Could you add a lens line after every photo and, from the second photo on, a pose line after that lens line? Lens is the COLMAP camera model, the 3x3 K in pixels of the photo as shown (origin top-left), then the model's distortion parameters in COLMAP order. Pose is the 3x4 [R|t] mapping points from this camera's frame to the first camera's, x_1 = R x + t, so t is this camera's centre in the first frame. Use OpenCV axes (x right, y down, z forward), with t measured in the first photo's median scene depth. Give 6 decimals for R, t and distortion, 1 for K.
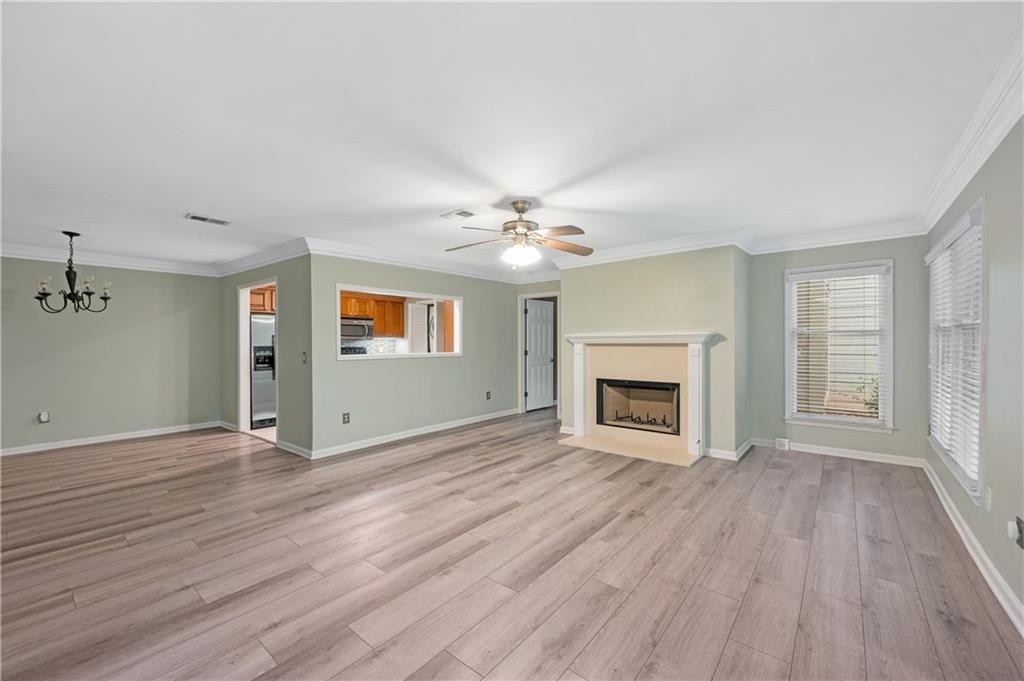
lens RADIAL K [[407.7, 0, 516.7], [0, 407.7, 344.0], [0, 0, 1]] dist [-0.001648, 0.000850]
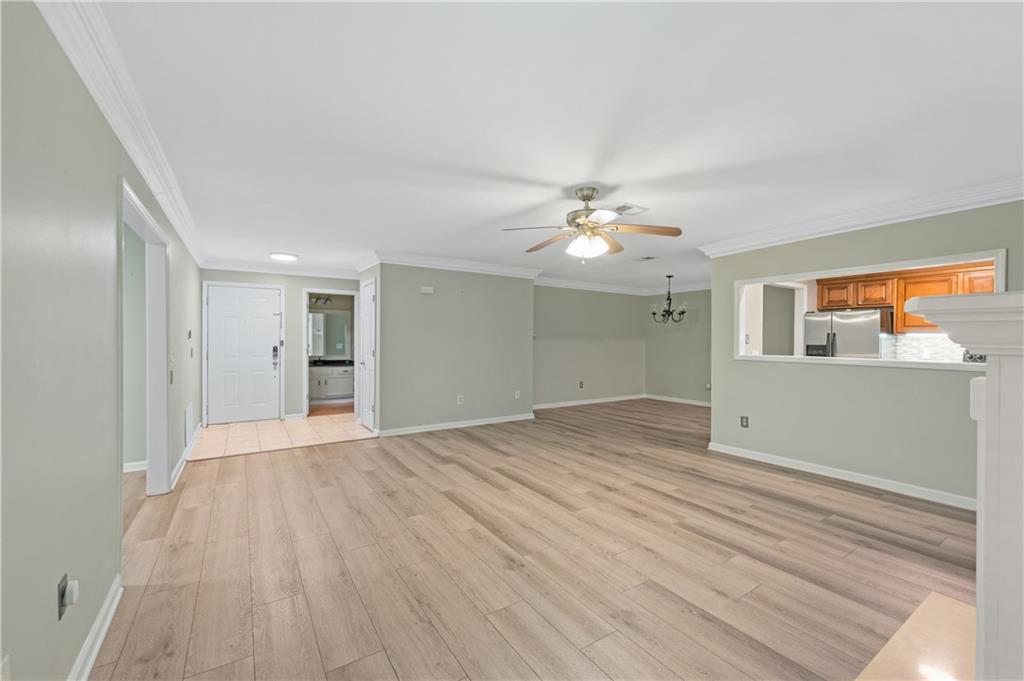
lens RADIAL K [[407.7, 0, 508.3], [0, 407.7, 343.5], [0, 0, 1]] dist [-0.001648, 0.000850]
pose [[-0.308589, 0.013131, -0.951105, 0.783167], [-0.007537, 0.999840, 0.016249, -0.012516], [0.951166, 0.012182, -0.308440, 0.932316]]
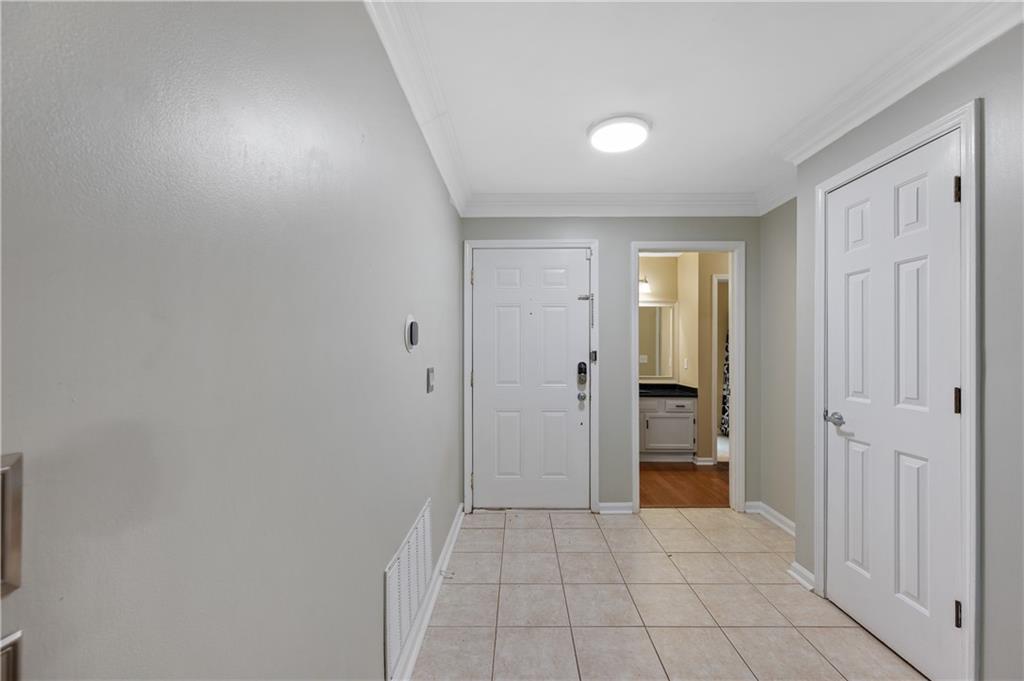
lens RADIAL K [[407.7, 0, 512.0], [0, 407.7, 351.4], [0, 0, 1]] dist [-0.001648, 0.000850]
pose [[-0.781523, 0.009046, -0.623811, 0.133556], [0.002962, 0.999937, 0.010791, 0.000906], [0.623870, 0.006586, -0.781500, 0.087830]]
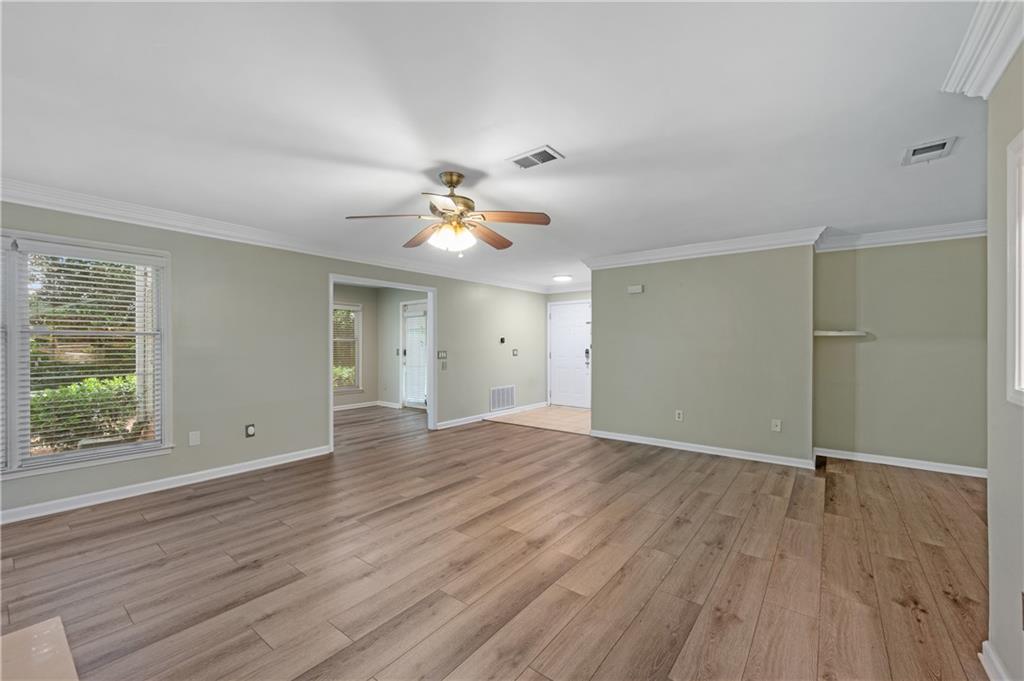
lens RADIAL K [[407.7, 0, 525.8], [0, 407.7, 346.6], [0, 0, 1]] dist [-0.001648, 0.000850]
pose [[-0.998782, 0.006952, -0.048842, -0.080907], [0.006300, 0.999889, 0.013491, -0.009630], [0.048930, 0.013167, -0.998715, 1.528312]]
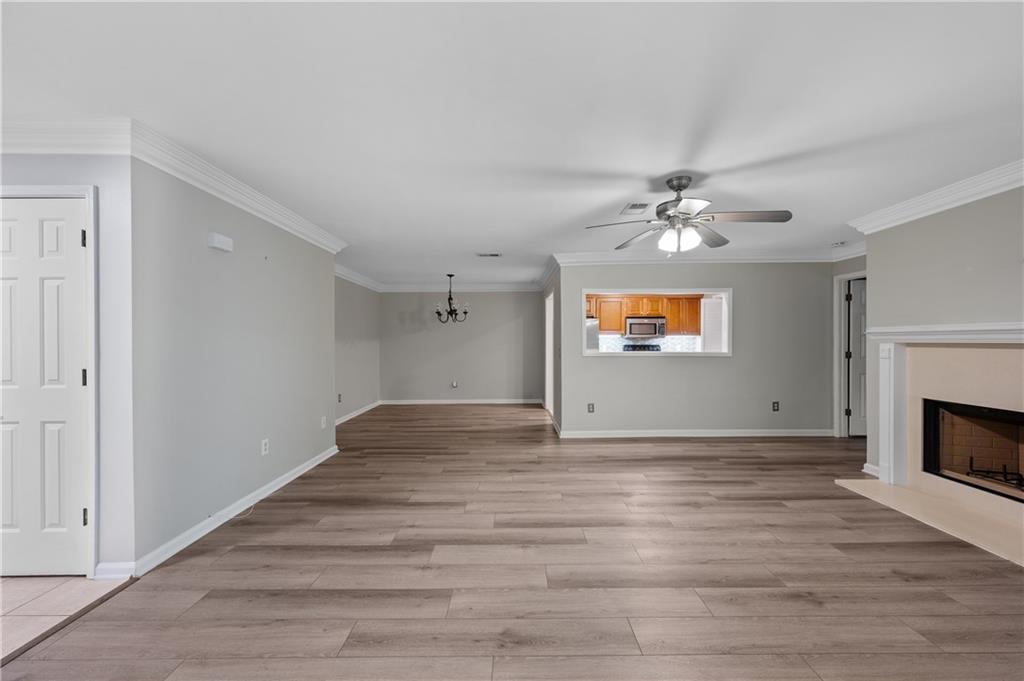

→ Assignment
A faithful copy of the records above, without images, is what to give back.

→ Output for this task
Could you add a lens line after every photo and, from the second photo on, a pose line after that lens line? Lens is the COLMAP camera model, the 3x3 K in pixels of the photo as shown (origin top-left), then the model's distortion parameters in COLMAP order. Pose is the 3x4 [R|t] mapping points from this camera's frame to the first camera's, x_1 = R x + t, so t is this camera's centre in the first frame. Use OpenCV axes (x right, y down, z forward), with t measured in the first photo's median scene depth. Give 6 decimals for R, t and distortion, 1 for K.
lens RADIAL K [[407.7, 0, 516.7], [0, 407.7, 344.0], [0, 0, 1]] dist [-0.001648, 0.000850]
lens RADIAL K [[407.7, 0, 508.3], [0, 407.7, 343.5], [0, 0, 1]] dist [-0.001648, 0.000850]
pose [[-0.308589, 0.013131, -0.951105, 0.783167], [-0.007537, 0.999840, 0.016249, -0.012516], [0.951166, 0.012182, -0.308440, 0.932316]]
lens RADIAL K [[407.7, 0, 512.0], [0, 407.7, 351.4], [0, 0, 1]] dist [-0.001648, 0.000850]
pose [[-0.781523, 0.009046, -0.623811, 0.133556], [0.002962, 0.999937, 0.010791, 0.000906], [0.623870, 0.006586, -0.781500, 0.087830]]
lens RADIAL K [[407.7, 0, 525.8], [0, 407.7, 346.6], [0, 0, 1]] dist [-0.001648, 0.000850]
pose [[-0.998782, 0.006952, -0.048842, -0.080907], [0.006300, 0.999889, 0.013491, -0.009630], [0.048930, 0.013167, -0.998715, 1.528312]]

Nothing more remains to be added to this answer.